(TEXT BLOCK begins)
The debate over the function of video games–sophisticated works of art or pieces of entertainment–recently received some fuel called Borderlands, Gearbox Software’s FPS/RPG hybrid. Borderlands undeniably favors the video-games-as-games viewpoint: the game is fun, addictive, and features full multiplayer capabilities. Maybe it’s lacking in other areas, but isn’t a fun game all we can ask for?
Not necessarily. We can ask for soul. And that’s something Gearbox hasn’t learned yet, or doesn’t care about because Borderlands has no more spirit than a defunct television.
Borderlands concentrates on gameplay, but does provide a dash of backstory for those who care. Players select one of several mercenaries sent to the planet Pandora to seek out the mysterious Vault, allegedly bursting with powerful alien technology. Or so the legend goes. Once planetside, the chosen merc receives guidance and support from an enigmatic young woman, transmitted into his or her interface from an unknown source. Through periodic contact, she denounces the rumors of the Vault’s nonexistence and promises a payoff for its discovery.
The storyline is insultingly derivative, juvenile, and meager: a cipher that culminates into one of the most offensively disappointing endings in recent memory. Clearly the developers put no thought into the plot and little more into the characters and setting. Several non-hostile NPCs inhabit Pandora, most of them irritating and few of them as comical as the developers intended them to be. The humor, which often involves pop culture references, degenerates into crass remarks more often than not. The one exception is a female researcher, whose dialogue provides the most genuine humor in the game.
As for the setting, even as derivative as it is, players might expect a little flesh on its bones, but instead Gearbox treats players to a pretty, but hollow world. Pandora is a wasteland through and through, piled high with refuse, industrial buildings, and arid cliffs and canyons. There are a few people, a lot of bandits, and some alien beasts. The end.
Gearbox utterly fails to create a believable world with Pandora. If the player could scratch away at the pretty cel-shaded surface, he’d uncover a void beneath. Pandora’s reality is only superficial; at times, the game world feels like an imitation, a virtual replica of a virtual world, reminiscent of Fallout 3’s Operation: Anchorage. Pandora barely exists.
(TEXT BLOCK ends)
(SUPPLIED RECORDS begins)
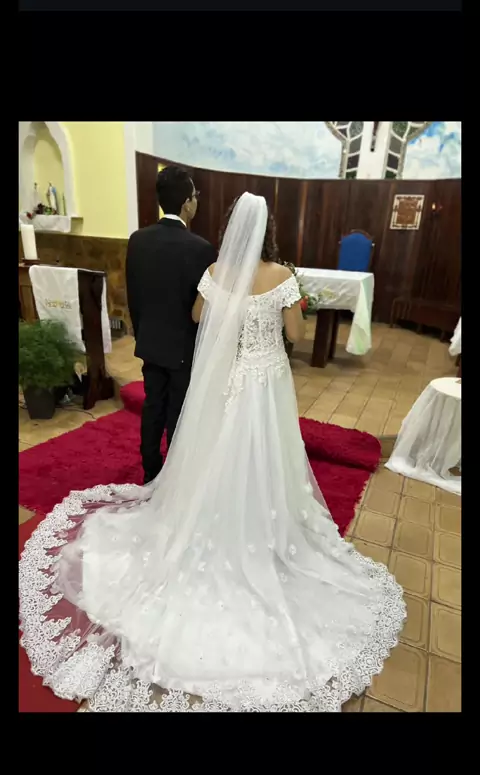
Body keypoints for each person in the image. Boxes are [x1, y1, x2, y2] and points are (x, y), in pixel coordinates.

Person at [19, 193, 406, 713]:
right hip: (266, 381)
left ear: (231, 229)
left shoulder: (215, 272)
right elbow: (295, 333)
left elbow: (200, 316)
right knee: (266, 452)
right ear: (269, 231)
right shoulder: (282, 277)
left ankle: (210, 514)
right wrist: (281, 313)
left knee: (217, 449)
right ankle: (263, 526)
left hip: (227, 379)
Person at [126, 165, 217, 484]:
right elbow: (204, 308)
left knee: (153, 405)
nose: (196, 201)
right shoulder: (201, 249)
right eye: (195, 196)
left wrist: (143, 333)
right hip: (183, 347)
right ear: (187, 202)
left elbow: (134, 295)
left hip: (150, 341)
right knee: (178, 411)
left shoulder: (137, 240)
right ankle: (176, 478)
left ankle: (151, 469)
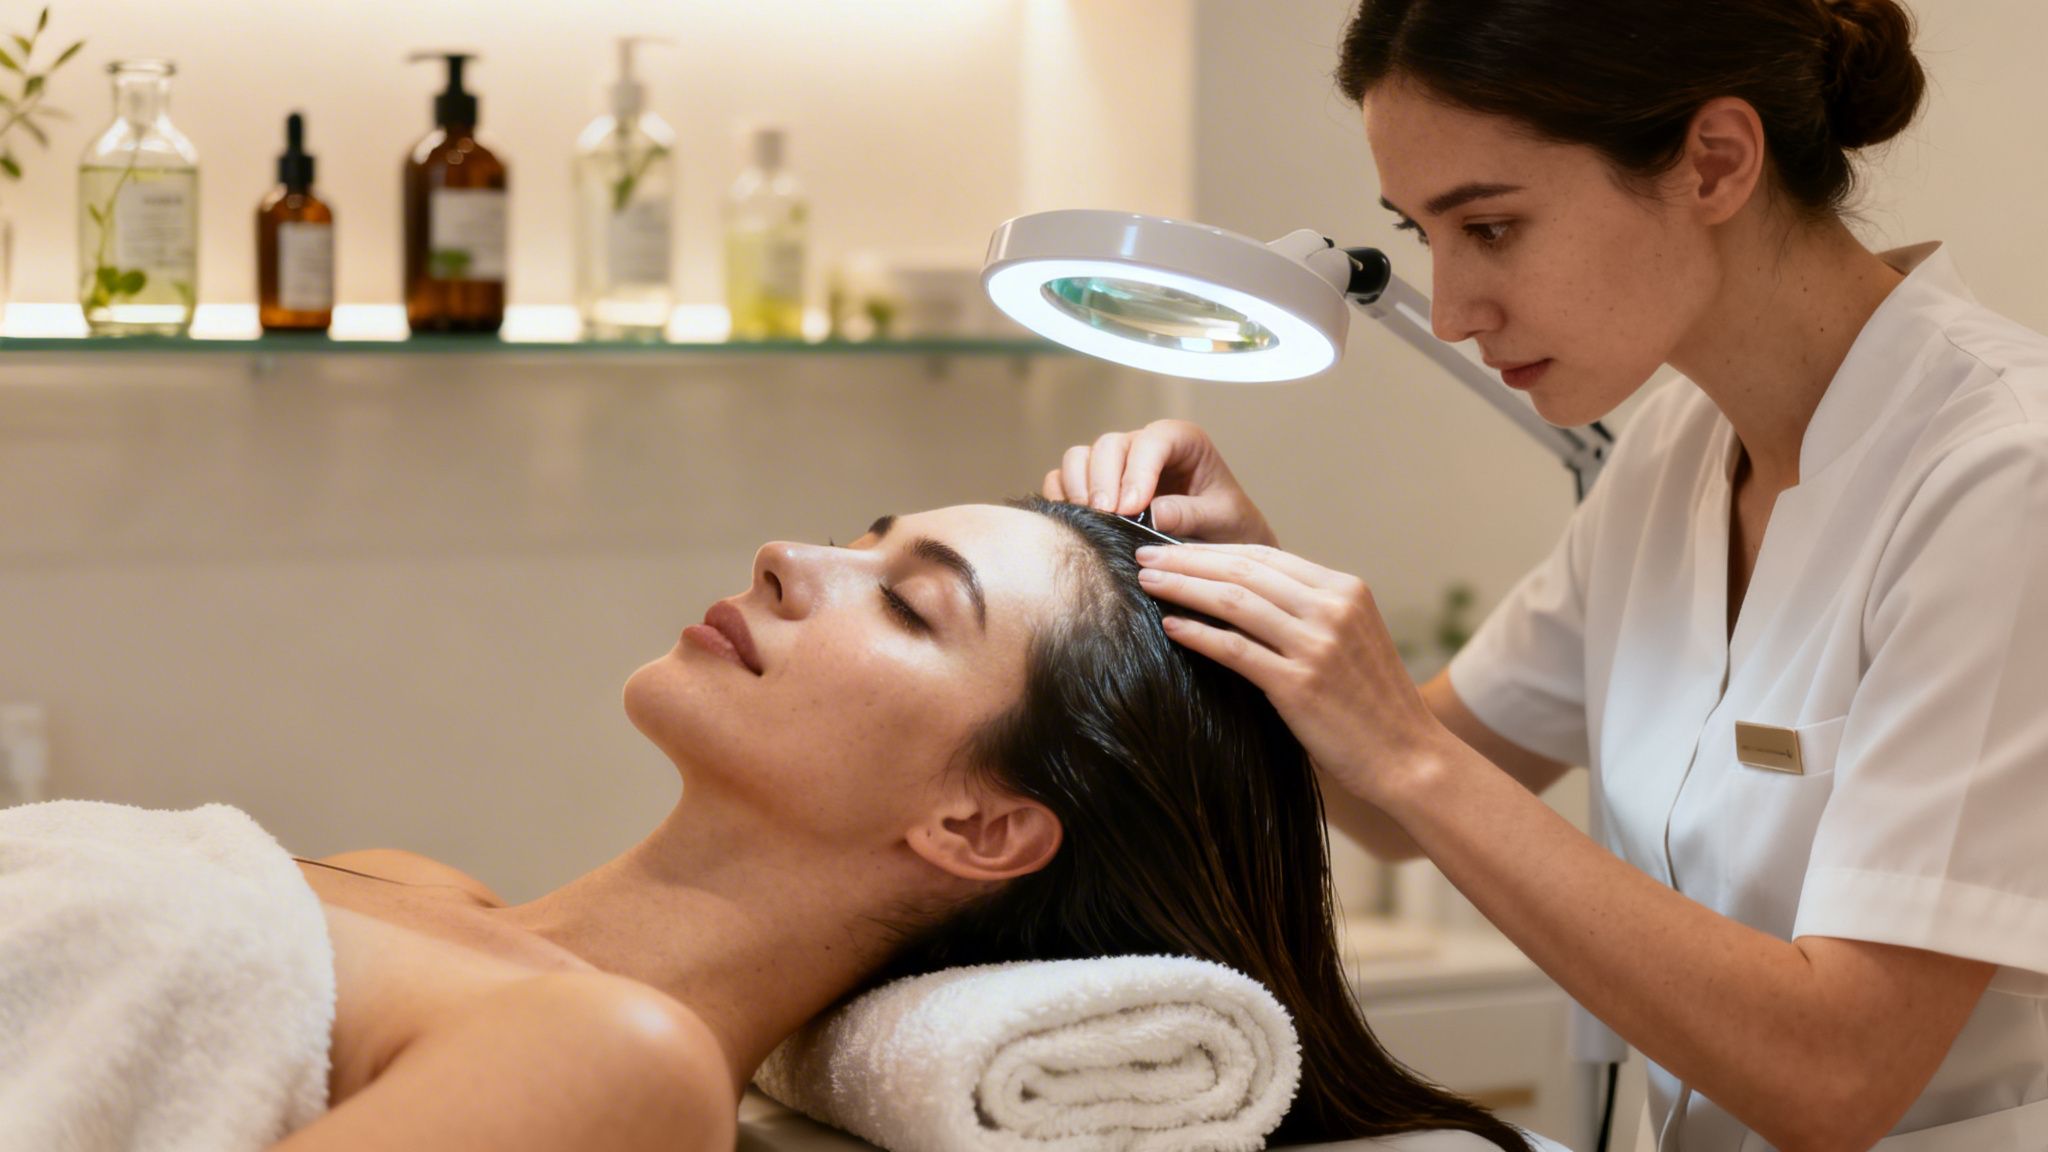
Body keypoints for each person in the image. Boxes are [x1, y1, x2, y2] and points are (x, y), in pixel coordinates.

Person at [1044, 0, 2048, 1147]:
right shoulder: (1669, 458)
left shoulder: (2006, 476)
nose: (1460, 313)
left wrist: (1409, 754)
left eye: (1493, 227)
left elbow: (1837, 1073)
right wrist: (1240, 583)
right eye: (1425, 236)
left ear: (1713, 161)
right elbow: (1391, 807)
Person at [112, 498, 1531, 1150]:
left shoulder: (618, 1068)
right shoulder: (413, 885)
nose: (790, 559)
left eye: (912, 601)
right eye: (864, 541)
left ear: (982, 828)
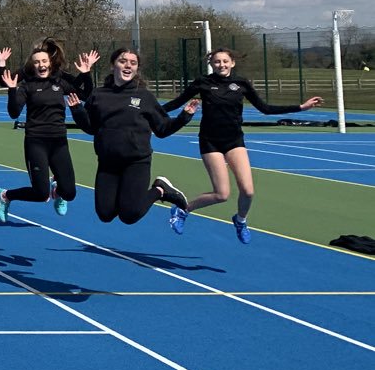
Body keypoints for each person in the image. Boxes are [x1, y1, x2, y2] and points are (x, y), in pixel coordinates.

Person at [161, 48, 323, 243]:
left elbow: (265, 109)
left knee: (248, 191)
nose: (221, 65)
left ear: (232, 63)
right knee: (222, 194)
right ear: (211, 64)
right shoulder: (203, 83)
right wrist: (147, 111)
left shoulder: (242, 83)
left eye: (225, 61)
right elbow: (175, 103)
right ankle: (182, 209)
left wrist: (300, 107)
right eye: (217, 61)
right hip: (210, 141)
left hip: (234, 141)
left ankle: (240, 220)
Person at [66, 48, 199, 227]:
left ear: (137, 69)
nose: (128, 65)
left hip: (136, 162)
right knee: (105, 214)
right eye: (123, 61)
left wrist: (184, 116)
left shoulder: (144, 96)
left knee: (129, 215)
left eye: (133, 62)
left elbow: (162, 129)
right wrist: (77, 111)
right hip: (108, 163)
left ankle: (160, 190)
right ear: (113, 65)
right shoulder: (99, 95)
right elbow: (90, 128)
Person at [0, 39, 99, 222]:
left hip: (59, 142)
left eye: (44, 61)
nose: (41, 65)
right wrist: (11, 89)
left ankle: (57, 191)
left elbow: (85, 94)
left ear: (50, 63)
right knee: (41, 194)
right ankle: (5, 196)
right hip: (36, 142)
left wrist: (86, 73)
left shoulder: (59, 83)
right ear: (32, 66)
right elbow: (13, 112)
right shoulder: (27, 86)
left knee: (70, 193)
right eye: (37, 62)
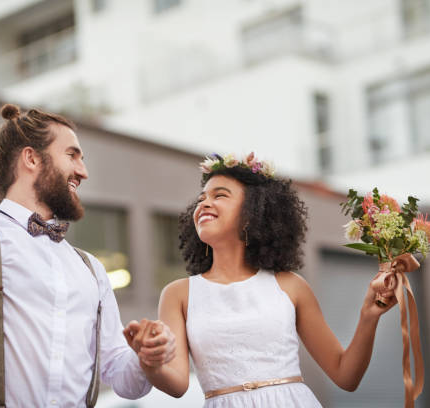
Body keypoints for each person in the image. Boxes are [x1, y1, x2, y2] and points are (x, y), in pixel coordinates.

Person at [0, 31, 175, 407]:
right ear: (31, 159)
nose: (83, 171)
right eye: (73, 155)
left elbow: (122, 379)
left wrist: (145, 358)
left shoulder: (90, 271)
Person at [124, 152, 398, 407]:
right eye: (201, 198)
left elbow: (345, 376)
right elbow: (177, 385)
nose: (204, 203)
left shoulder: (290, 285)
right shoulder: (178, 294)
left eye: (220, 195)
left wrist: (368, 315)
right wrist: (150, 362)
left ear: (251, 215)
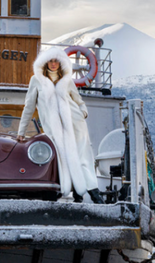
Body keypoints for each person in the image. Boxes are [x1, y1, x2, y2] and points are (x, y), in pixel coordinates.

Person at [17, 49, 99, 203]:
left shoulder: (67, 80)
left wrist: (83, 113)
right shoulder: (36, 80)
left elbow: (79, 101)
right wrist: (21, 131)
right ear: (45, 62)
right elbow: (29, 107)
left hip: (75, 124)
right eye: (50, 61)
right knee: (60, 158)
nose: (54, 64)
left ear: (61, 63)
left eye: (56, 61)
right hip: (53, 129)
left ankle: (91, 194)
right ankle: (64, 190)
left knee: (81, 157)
(SUPPLIED RECORDS ends)
● **WHAT THIS EXERCISE ASKS**:
#1 According to the Borderlands review, which planet are the mercenaries sent to in search of the Vault?
#2 Continue the Borderlands review after its final sentence.
The lines are separate material and are unrelated to the review.

● **OUTPUTS BY TASK**:
#1 Pandora.

#2
If story, setting, and soul aren’t important, however, plan to fall in love with Borderlands. And even if they are, Borderlands still offers a fun experience thanks to excellent control, fairly quick leveling, and addictive gameplay overall. Players begin their find-the-Vault campaign by selecting one of four characters: Brick the fist fighter, Lilith the weird one, Mordecai the sniping thief, and Roland the soldier. Each comes pre-programmed with a special ability and unique skill trees. From then on, it’s the player versus the denizens of the trash heap called Pandora. Players meet a few NPCs, gather a slew of quests, and turn them in upon completion for loot and experience, all the while gaining levels and exploring the planet inside and out.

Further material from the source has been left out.